There are over 27 million military veterans in the United States. MEI helps raise awareness and network within the veterans community across the nation to help pass legislation such as AB 1520, an initiative currently before the State Assembly that would allow for state-commissioned memorials dedicated to individual groups of veterans in California, including GLBTs.
“MEI helps local groups around the country work with larger groups like the VFW and the American Legion, to get the word out for different fights around the country, to get the word out for support,” said Bob Lehman, president of the San Diego chapter of the AVER and the first openly gay veteran to be appointed to the San Diego County Veterans Advisory Board. “Groups like AVER and MEI are very new. Politicians are used to hearing from groups like the VFW and the American Legion. When we try to go for legislation, it’s a lot easier to get backing from Congress if we can have backing from groups like the VFW and the American Legion, and also no opposition from them.”
AVER is a veterans’ social and advocacy group that fights anti-GLBT discrimination in the Armed Forces, speaking regularly to student and church groups, veterans organizations and GLBT organizations on behalf of GLBT rights, and participating in local parades and events. AVER also assists active duty personnel with legal referrals and supports pro-GLBT military and veterans legislation, such as AB 1520.
Lehman, who has been chosen to be on MEI’s advisory board, said that AVER and similar veterans and GLBT rights organizations around the country will work with MEI to gather information to help the cause.
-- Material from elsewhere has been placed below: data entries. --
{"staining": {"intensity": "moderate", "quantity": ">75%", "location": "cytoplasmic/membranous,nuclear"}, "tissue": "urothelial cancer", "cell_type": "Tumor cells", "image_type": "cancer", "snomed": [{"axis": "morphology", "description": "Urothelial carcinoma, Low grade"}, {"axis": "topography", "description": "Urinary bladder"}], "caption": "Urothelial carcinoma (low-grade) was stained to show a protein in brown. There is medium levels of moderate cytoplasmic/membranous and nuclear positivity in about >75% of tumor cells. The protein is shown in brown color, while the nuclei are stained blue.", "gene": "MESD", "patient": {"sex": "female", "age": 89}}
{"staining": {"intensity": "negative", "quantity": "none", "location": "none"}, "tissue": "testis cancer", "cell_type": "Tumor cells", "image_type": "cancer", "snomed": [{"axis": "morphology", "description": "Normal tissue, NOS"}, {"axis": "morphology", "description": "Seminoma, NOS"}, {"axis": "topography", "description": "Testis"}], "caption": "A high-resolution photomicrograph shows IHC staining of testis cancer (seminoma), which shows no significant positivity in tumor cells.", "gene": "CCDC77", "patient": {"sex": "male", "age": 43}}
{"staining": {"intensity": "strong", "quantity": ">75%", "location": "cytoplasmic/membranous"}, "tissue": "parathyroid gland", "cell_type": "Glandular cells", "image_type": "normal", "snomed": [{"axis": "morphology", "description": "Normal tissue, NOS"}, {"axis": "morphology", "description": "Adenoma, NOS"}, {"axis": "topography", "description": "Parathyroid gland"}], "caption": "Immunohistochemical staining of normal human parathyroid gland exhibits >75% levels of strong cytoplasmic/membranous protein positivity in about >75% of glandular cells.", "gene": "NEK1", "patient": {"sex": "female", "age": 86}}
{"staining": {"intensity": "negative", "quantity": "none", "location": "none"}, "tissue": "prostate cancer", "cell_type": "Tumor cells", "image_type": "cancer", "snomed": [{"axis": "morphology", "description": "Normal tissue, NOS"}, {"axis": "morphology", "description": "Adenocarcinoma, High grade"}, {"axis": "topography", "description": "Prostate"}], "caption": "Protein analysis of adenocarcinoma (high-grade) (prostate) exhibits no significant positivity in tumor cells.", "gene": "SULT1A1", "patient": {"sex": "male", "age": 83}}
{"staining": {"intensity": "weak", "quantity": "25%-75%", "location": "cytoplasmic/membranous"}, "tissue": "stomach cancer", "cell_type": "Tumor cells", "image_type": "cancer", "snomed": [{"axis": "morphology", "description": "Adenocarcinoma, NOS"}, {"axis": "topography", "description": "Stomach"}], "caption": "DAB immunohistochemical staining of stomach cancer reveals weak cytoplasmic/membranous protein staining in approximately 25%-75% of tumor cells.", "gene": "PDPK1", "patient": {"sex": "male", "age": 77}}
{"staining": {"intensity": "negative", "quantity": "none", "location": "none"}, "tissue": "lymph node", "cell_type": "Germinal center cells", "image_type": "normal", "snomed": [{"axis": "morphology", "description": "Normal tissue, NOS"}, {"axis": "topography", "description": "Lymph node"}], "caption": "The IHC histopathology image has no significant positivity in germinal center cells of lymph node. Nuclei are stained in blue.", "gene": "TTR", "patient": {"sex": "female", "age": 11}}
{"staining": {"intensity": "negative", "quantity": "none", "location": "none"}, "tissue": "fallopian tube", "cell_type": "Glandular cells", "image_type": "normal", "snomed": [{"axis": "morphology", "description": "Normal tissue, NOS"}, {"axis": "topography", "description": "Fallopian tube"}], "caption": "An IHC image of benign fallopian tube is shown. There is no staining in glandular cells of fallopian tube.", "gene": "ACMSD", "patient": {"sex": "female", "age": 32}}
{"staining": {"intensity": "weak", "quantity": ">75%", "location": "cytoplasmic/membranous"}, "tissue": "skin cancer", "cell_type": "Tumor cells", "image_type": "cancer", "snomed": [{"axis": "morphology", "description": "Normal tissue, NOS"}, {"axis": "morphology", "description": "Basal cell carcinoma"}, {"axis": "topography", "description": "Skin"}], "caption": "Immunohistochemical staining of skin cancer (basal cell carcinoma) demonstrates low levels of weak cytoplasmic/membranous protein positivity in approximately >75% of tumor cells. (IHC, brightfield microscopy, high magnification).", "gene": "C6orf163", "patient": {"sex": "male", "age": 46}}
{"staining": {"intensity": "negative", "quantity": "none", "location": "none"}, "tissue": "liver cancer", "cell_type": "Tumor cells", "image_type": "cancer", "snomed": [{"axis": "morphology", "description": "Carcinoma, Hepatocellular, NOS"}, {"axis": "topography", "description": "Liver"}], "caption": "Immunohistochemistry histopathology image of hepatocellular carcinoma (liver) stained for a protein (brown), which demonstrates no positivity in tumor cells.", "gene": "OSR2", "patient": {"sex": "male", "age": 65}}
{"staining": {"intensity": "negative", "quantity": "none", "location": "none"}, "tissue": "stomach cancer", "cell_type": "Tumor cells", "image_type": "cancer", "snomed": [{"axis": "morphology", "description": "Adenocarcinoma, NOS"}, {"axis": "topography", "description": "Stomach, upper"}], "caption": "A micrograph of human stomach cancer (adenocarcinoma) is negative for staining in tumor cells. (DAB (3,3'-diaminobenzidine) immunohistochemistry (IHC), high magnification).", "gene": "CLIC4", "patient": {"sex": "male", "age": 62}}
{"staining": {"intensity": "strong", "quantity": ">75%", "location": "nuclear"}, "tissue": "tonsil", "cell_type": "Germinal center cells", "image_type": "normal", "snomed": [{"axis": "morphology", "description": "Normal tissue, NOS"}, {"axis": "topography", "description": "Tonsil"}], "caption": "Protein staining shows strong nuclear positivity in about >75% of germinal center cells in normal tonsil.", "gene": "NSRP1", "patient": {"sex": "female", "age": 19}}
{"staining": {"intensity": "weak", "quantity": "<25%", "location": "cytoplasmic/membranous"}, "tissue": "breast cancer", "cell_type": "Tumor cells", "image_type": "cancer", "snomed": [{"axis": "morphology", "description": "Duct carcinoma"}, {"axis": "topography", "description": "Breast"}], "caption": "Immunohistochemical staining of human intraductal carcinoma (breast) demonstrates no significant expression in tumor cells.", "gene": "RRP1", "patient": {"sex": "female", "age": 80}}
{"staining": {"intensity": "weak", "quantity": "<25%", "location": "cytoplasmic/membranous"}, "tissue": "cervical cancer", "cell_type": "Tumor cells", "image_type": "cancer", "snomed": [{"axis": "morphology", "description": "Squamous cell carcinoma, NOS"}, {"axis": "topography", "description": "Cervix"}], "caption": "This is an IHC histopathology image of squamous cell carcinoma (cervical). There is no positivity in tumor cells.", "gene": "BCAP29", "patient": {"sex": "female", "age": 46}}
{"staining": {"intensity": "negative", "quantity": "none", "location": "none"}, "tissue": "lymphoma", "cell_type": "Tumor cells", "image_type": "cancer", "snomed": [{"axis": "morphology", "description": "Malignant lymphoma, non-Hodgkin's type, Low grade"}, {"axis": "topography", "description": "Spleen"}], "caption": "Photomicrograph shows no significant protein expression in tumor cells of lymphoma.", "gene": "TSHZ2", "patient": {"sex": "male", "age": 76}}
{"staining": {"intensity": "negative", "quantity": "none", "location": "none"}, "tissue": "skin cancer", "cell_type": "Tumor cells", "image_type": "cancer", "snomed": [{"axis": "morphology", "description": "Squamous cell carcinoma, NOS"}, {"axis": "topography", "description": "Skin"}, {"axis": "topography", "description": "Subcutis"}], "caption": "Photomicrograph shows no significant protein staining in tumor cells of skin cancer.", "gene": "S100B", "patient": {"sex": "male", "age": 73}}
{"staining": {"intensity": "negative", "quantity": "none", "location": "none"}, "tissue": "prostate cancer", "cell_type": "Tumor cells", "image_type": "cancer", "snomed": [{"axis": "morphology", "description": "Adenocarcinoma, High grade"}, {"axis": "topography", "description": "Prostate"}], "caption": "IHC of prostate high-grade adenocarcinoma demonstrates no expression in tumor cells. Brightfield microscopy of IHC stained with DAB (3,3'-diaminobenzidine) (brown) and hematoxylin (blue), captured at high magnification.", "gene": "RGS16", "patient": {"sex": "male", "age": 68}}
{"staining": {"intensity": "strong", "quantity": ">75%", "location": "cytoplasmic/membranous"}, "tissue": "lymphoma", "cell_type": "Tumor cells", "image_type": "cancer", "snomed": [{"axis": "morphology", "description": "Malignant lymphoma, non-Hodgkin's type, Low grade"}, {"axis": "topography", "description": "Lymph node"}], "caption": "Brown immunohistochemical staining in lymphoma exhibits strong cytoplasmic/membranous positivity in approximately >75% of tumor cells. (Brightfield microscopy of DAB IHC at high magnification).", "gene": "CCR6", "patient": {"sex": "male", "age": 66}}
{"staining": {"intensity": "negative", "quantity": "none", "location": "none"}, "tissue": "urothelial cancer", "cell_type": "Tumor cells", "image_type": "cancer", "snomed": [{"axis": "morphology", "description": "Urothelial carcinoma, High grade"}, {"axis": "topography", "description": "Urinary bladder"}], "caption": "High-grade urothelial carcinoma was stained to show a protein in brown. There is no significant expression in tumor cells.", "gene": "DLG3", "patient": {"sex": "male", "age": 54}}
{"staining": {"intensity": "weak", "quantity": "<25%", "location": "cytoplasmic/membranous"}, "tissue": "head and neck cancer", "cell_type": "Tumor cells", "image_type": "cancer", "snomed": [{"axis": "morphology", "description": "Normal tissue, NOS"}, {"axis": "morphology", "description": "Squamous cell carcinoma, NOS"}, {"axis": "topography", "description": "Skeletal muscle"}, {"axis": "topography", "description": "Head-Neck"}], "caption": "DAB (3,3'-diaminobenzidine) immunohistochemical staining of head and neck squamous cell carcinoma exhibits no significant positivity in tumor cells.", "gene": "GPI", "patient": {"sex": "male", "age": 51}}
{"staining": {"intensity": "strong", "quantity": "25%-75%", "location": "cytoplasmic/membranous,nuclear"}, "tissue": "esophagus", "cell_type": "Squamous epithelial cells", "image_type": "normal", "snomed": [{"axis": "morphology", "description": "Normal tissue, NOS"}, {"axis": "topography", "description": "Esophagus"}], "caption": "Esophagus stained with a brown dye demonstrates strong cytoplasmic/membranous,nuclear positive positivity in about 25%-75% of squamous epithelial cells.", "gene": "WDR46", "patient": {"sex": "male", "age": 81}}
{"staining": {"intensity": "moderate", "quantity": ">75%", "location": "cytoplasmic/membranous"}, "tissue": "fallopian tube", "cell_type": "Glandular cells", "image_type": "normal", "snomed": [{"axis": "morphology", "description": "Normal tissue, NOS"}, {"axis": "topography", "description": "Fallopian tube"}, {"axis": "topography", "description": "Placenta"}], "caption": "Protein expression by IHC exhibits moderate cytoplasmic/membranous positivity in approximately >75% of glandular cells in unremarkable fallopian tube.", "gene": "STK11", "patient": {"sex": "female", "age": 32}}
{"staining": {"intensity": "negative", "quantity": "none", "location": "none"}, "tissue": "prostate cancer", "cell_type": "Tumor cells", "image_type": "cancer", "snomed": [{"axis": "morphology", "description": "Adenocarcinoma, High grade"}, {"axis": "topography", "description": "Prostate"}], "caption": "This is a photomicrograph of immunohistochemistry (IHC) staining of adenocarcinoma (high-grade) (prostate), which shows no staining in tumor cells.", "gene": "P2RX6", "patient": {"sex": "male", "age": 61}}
“In San Diego we’ve been very lucky and successful so far,” Lehman said. “Thanks to Ron Roberts appointing me onto [the San Diego County Veterans Advisory Board], the board has got to see somebody who is an out gay man fighting for veterans’ rights. Sometimes it’s hard to hate somebody when you see who they are. It’s just like in the military — when a guy or girl finds out that the person they’ve been working with the last six months or five years, or have been in the trenches with, is gay or lesbian, it doesn’t seem to be important anymore. MEI is going to try to work especially in areas that don’t have gay people that are appointed, like myself.”
MEI will be coming to the San Diego area in February to talk to the leaders of groups like the VFW and the American Legion about GLBTs in the military. A large VFW leadership conference is being held at that time north of San Diego, which MEI plans to attend.
“This is still pretty new, and we can work with these different groups like the VFW and the American Legion that are very religious-based,” Lehman said. “If you look at their creeds and pamphlets that they put out, they’re not exactly pro-gay, though a lot of the members aren’t anti-gay either, it’s just that a lot of times it’s not an issue for them.”
Lehman cites retirement, medical benefits and cemeteries as some of the major issues discussed in the veterans community.
“The gay issue is a very new thing to them, and it needs to be approached on an educated level so they can see where we’re coming from,” he said. “In the same respect that they do to us — it’s hard for them to just go and see a gay and lesbian parade and identify with gay veterans, but when they see somebody they have served with them, somebody who’s been in combat and has spent time fighting for other issues that don’t necessarily affect them at all, they realize that we’re not just one-issue people, but this is an important issue to us.”